Ancora più della scorsa settimana, la varietà degli uccelli acquatici è elevata, in particolare dei limicoli: a quelli già presenti ed elencati nel report di sabato scorso si sono aggiunti: Piro-piro piccolo, Totano moro, Gambecchio, Pettegola e Piovanello pancianera, per un totale di 13 specie. Il numero di individui resta però sempre basso: in doppia cifra sono solo Pavoncella, Beccaccino (circa 80 ciascuno) e Piro-piro boschereccio (15 in tutto). Almeno la metà delle altre specie sono rappresentate da uno o due individui solamente. Le anatre, per ora, consistono in circa 500 Germani reali, 250 Alzavole e – nuovi arrivati – 15 Mestoloni; ma da domani si aprirà la stagione venatoria e di certo una gran massa di anatre si rifugeranno nella sicurezza della Cassinazza; per la maggior parte saranno Germani reali.
Per quanto riguarda i passeriformi, dopo tutta una settimana di alta pressione e meteo bello stabile non ci si poteva aspettare una giornata di migrazione attiva. E così è stato.

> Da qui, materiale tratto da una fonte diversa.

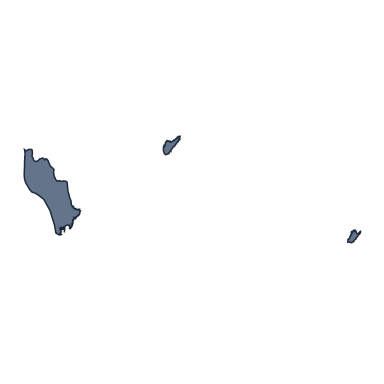 Akureyrarkaupstaður, Norðurland eystra, Iceland (Robinson projection), rotated 88°
{"feature_id": "244011B9807446828123", "entity_name": "Akureyrarkaupstaður", "entity_type": "district", "adm_level": 2, "iso_a3": "ISL", "parent_name": "Iceland", "parent_adm1": "Norðurland eystra", "projection": "robinson", "projection_center": [-18.184, 66.06], "detail": "fine", "context": "isolated", "style": "filled", "palette": "slate", "viewbox_px": 384, "rotation_deg": 88, "n_neighbors": 0, "source": "geoboundaries", "source_scale": "gbopen_adm2", "svg_char_len": 5636}
<svg xmlns="http://www.w3.org/2000/svg" viewBox="0 0 384 384"><g transform="rotate(88 192 192)"><path d="M210.1,305.0L209.0,305.0L207.4,304.4L207.5,304.6L207.2,304.7L206.9,304.8L206.7,304.6L206.4,304.6L206.3,304.8L206.0,304.9L206.3,304.9L206.1,305.0L206.1,305.4L205.7,305.3L205.9,305.6L205.7,305.7L205.9,305.8L205.8,306.0L205.8,306.6L205.6,306.9L205.6,307.0L205.2,307.5L205.3,307.9L205.2,308.0L205.3,308.1L205.2,308.2L205.3,308.2L205.3,308.4L204.8,308.7L204.8,309.0L204.7,309.0L204.8,309.4L204.5,309.6L204.5,309.9L204.6,310.1L204.1,310.2L203.8,310.4L203.9,310.5L203.5,310.6L203.3,310.8L202.9,310.9L202.9,311.1L202.7,311.1L202.8,311.2L202.4,311.3L202.3,311.5L202.2,311.7L202.3,311.8L202.1,311.9L202.1,312.1L201.6,312.3L201.4,312.7L201.0,312.9L200.2,312.9L199.9,313.1L196.9,313.2L192.3,314.8L190.2,315.0L187.1,315.9L177.8,316.5L177.2,317.2L176.9,317.6L176.5,319.3L176.5,320.2L176.7,320.9L176.8,321.9L176.5,323.4L176.2,323.6L176.1,324.8L176.1,325.5L176.6,326.3L175.0,327.7L171.0,329.3L167.2,329.6L166.4,329.6L164.8,329.1L163.4,330.2L161.6,332.2L160.8,332.8L160.0,333.2L158.5,333.6L156.8,334.4L155.8,334.6L153.9,336.1L153.7,336.5L153.9,337.1L154.2,337.6L154.9,338.1L154.8,338.3L153.4,339.0L153.0,339.5L153.0,340.3L153.6,343.1L154.7,344.0L156.0,345.8L155.6,348.6L154.6,349.1L152.3,349.7L151.1,350.6L150.6,350.6L148.2,350.2L144.8,350.2L144.1,350.6L143.8,351.2L143.7,352.4L143.9,353.0L143.8,354.1L144.8,355.3L144.9,355.8L144.8,356.5L144.6,357.0L143.8,357.9L146.2,357.6L148.8,357.5L150.4,357.8L156.3,358.3L160.9,358.5L168.4,359.1L172.4,359.0L174.4,358.6L176.8,358.0L180.7,355.8L183.5,354.4L186.4,352.1L186.7,351.6L187.2,349.8L187.5,349.2L188.6,347.5L189.3,346.2L192.9,341.9L193.4,341.2L194.1,340.4L205.5,334.6L218.9,330.9L220.8,330.5L228.1,329.5L228.1,329.3L228.3,329.0L229.1,328.4L229.2,328.1L229.2,327.5L230.1,326.8L230.3,325.0L230.0,324.2L229.8,324.6L229.6,324.6L229.2,325.4L228.7,325.5L228.5,325.1L228.2,324.9L228.3,324.6L228.1,324.3L227.2,324.2L226.6,324.3L226.4,324.6L226.0,324.7L225.9,324.6L225.9,324.3L225.1,324.3L224.7,321.2L223.8,321.2L224.3,325.4L223.4,325.3L223.1,325.0L223.1,324.5L222.9,324.4L222.9,322.9L223.1,322.9L222.9,322.9L222.8,321.9L222.4,320.9L222.7,320.8L222.8,320.5L225.1,320.6L228.0,321.1L224.2,320.4L222.2,320.4L221.6,319.6L221.4,319.4L220.9,318.8L220.7,318.3L220.7,318.0L220.9,317.3L220.9,316.9L221.2,316.6L220.9,316.7L220.8,316.3L221.1,316.2L221.3,316.2L221.2,316.3L221.5,316.0L221.2,315.8L221.9,315.6L223.8,315.6L224.2,315.5L224.3,315.3L224.2,315.3L223.8,314.4L221.6,313.5L222.1,313.3L221.2,312.8L220.7,312.8L221.3,313.2L220.8,313.4L220.0,313.2L219.8,313.3L219.7,313.0L219.4,313.0L220.8,312.5L219.8,312.5L219.6,312.4L218.9,312.6L218.7,312.4L219.5,312.2L218.6,312.1L218.1,312.3L217.7,312.3L217.7,312.1L216.9,312.2L216.1,312.1L215.8,312.1L215.8,311.9L216.2,311.8L216.9,311.9L217.4,311.9L216.3,311.8L216.1,311.5L215.6,311.5L215.3,311.3L215.4,311.2L214.8,311.1L213.8,310.6L213.4,310.2L213.4,309.9L213.9,309.9L214.0,310.0L213.9,310.3L214.5,309.8L214.1,309.6L214.4,309.5L214.4,309.2L214.1,309.1L213.1,308.7L213.1,308.4L212.5,308.2L212.4,308.0L212.1,307.7L211.8,307.2L212.0,307.0L211.2,306.6L211.4,306.2L210.8,305.8L210.7,305.4L210.3,305.3L210.1,305.0ZM136.9,202.4L136.4,202.0L136.0,201.9L135.8,202.0L135.9,202.3L135.8,202.6L136.5,203.3L136.3,203.6L136.8,203.7L136.8,203.9L137.1,204.1L137.0,204.3L137.5,204.6L137.4,204.9L137.1,205.0L138.2,205.7L138.2,206.3L138.8,206.6L139.0,207.1L139.5,207.4L139.6,207.9L139.9,208.1L139.6,208.4L139.9,208.6L140.3,209.2L140.2,209.4L140.6,209.9L141.5,210.6L141.3,211.0L141.2,211.6L140.9,211.8L141.3,212.0L141.1,212.4L141.2,212.6L141.0,212.8L140.4,213.0L140.4,213.6L140.3,213.8L140.0,213.9L140.0,214.2L139.9,214.5L140.4,214.8L140.4,215.0L140.0,215.4L140.2,215.6L141.2,215.9L141.4,216.2L141.3,216.5L141.9,216.8L145.0,217.4L145.3,217.6L145.3,217.8L145.5,218.1L145.0,218.5L145.2,218.4L145.5,218.4L145.3,218.3L145.5,218.1L146.0,218.2L146.1,218.3L146.1,218.5L145.3,218.6L146.2,219.0L148.2,219.0L149.1,219.2L149.9,219.1L150.1,218.9L150.7,218.6L151.9,218.6L152.7,218.1L153.8,217.0L153.7,216.5L153.3,215.5L153.0,215.1L153.0,214.8L152.4,214.1L152.7,213.8L152.5,213.7L152.3,213.5L151.3,213.0L150.8,212.5L150.4,212.3L150.5,212.1L150.3,212.1L149.7,211.7L149.9,211.6L149.4,211.5L149.0,211.0L147.9,210.4L147.1,209.7L146.5,209.4L146.1,209.0L146.0,208.3L144.9,207.3L144.0,206.9L143.3,206.0L142.9,206.1L141.7,204.9L141.3,204.8L140.9,204.4L141.0,204.0L140.5,204.0L140.3,203.7L140.0,203.6L139.8,203.4L139.7,203.1L139.1,203.1L139.0,202.8L139.4,202.6L139.3,202.4L138.9,202.2L138.8,202.6L138.6,202.7L138.1,202.7L137.4,202.4L136.9,202.4ZM238.9,25.6L238.7,25.2L238.4,25.1L237.7,24.9L237.2,25.0L237.7,25.8L239.2,27.0L239.3,27.4L239.2,28.1L239.3,28.3L239.2,28.8L238.4,29.3L237.2,29.3L236.8,29.7L236.1,29.9L236.1,30.1L235.7,30.5L235.8,30.7L236.4,30.8L236.5,30.9L236.4,31.0L236.1,31.0L237.0,31.4L237.0,31.7L236.8,31.9L237.2,31.9L236.9,32.0L237.3,32.0L237.0,32.1L237.4,32.2L237.5,32.3L237.4,32.3L237.5,32.4L237.2,32.5L237.4,32.6L237.4,32.8L237.0,33.1L237.1,33.3L237.5,33.3L237.8,33.5L237.3,33.6L237.2,33.9L237.7,34.3L238.5,34.3L238.0,34.1L238.4,33.9L239.1,34.0L238.7,34.2L239.3,34.0L240.3,34.7L240.4,35.0L241.2,35.1L241.4,35.2L241.3,35.4L241.5,35.2L242.0,35.3L242.3,35.5L242.2,35.7L242.3,35.9L243.0,35.9L243.4,36.0L244.2,36.5L244.6,37.6L245.1,37.7L245.2,37.9L245.7,37.8L246.8,37.7L247.1,37.8L247.3,38.1L247.6,38.1L247.5,37.7L247.4,37.6L247.6,37.5L247.3,37.5L247.4,36.4L247.9,35.8L247.8,35.6L248.1,35.3L248.2,34.3L248.0,33.7L247.6,33.2L247.3,32.2L245.7,31.3L244.7,29.9L243.2,29.1L242.3,28.1L241.0,27.5L240.6,27.2L240.5,26.8L239.7,25.8L239.2,25.6L238.9,25.6Z" fill="#64748b" stroke="#1e293b" stroke-width="1.5"/></g></svg>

In compenso, la giornata di oggi è stata davvero memorabile per la quantità di zanzare, tafani e altri insetti succhia-sangue.
Ancora una volta, è un insetto che ha attirato la mia attenzione: la Mantide religiosa. Non si tratta di una specie particolarmente scarsa, ma non ricordo di averla mai vista – alla Cassinazza – frequente come in questo periodo. Forse la stagione estiva di quest’anno le è stata favorevole.